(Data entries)
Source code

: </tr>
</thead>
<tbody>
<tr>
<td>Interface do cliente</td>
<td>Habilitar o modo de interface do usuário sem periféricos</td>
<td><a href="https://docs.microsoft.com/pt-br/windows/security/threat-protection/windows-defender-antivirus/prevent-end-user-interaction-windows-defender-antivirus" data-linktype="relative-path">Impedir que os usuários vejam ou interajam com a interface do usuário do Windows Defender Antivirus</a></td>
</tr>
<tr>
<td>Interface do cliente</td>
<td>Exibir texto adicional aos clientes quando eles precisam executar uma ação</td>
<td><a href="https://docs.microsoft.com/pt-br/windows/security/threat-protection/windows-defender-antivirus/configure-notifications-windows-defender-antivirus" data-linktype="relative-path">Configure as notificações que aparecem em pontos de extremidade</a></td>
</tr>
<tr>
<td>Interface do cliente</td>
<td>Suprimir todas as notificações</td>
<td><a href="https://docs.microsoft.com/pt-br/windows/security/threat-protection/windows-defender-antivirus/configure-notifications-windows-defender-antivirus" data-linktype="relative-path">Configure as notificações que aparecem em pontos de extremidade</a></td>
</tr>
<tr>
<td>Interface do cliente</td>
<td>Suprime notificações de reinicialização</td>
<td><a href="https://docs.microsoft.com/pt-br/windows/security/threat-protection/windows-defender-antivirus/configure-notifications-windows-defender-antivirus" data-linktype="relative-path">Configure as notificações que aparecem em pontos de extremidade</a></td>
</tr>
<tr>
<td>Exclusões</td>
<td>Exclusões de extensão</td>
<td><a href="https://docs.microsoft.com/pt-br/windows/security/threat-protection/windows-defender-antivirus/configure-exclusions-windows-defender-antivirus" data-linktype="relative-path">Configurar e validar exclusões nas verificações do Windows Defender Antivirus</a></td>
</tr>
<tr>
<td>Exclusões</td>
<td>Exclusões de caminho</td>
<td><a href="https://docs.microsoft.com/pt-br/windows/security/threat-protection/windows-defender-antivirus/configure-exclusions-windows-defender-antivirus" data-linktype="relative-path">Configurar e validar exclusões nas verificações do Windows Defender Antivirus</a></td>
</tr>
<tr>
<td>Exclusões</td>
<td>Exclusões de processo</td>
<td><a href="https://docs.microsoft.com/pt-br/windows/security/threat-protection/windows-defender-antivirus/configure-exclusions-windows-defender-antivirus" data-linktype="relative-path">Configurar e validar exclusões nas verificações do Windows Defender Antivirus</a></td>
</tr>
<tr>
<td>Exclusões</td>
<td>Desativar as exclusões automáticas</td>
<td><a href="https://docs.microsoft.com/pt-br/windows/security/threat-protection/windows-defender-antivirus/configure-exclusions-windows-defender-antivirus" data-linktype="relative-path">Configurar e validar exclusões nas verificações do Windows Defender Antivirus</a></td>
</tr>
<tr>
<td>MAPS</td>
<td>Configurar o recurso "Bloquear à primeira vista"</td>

(Exercise prompt): All entries are to be repeated exactly and completely.

(Exercise result):
Source code

: </tr>
</thead>
<tbody>
<tr>
<td>Interface do cliente</td>
<td>Habilitar o modo de interface do usuário sem periféricos</td>
<td><a href="https://docs.microsoft.com/pt-br/windows/security/threat-protection/windows-defender-antivirus/prevent-end-user-interaction-windows-defender-antivirus" data-linktype="relative-path">Impedir que os usuários vejam ou interajam com a interface do usuário do Windows Defender Antivirus</a></td>
</tr>
<tr>
<td>Interface do cliente</td>
<td>Exibir texto adicional aos clientes quando eles precisam executar uma ação</td>
<td><a href="https://docs.microsoft.com/pt-br/windows/security/threat-protection/windows-defender-antivirus/configure-notifications-windows-defender-antivirus" data-linktype="relative-path">Configure as notificações que aparecem em pontos de extremidade</a></td>
</tr>
<tr>
<td>Interface do cliente</td>
<td>Suprimir todas as notificações</td>
<td><a href="https://docs.microsoft.com/pt-br/windows/security/threat-protection/windows-defender-antivirus/configure-notifications-windows-defender-antivirus" data-linktype="relative-path">Configure as notificações que aparecem em pontos de extremidade</a></td>
</tr>
<tr>
<td>Interface do cliente</td>
<td>Suprime notificações de reinicialização</td>
<td><a href="https://docs.microsoft.com/pt-br/windows/security/threat-protection/windows-defender-antivirus/configure-notifications-windows-defender-antivirus" data-linktype="relative-path">Configure as notificações que aparecem em pontos de extremidade</a></td>
</tr>
<tr>
<td>Exclusões</td>
<td>Exclusões de extensão</td>
<td><a href="https://docs.microsoft.com/pt-br/windows/security/threat-protection/windows-defender-antivirus/configure-exclusions-windows-defender-antivirus" data-linktype="relative-path">Configurar e validar exclusões nas verificações do Windows Defender Antivirus</a></td>
</tr>
<tr>
<td>Exclusões</td>
<td>Exclusões de caminho</td>
<td><a href="https://docs.microsoft.com/pt-br/windows/security/threat-protection/windows-defender-antivirus/configure-exclusions-windows-defender-antivirus" data-linktype="relative-path">Configurar e validar exclusões nas verificações do Windows Defender Antivirus</a></td>
</tr>
<tr>
<td>Exclusões</td>
<td>Exclusões de processo</td>
<td><a href="https://docs.microsoft.com/pt-br/windows/security/threat-protection/windows-defender-antivirus/configure-exclusions-windows-defender-antivirus" data-linktype="relative-path">Configurar e validar exclusões nas verificações do Windows Defender Antivirus</a></td>
</tr>
<tr>
<td>Exclusões</td>
<td>Desativar as exclusões automáticas</td>
<td><a href="https://docs.microsoft.com/pt-br/windows/security/threat-protection/windows-defender-antivirus/configure-exclusions-windows-defender-antivirus" data-linktype="relative-path">Configurar e validar exclusões nas verificações do Windows Defender Antivirus</a></td>
</tr>
<tr>
<td>MAPS</td>
<td>Configurar o recurso "Bloquear à primeira vista"</td>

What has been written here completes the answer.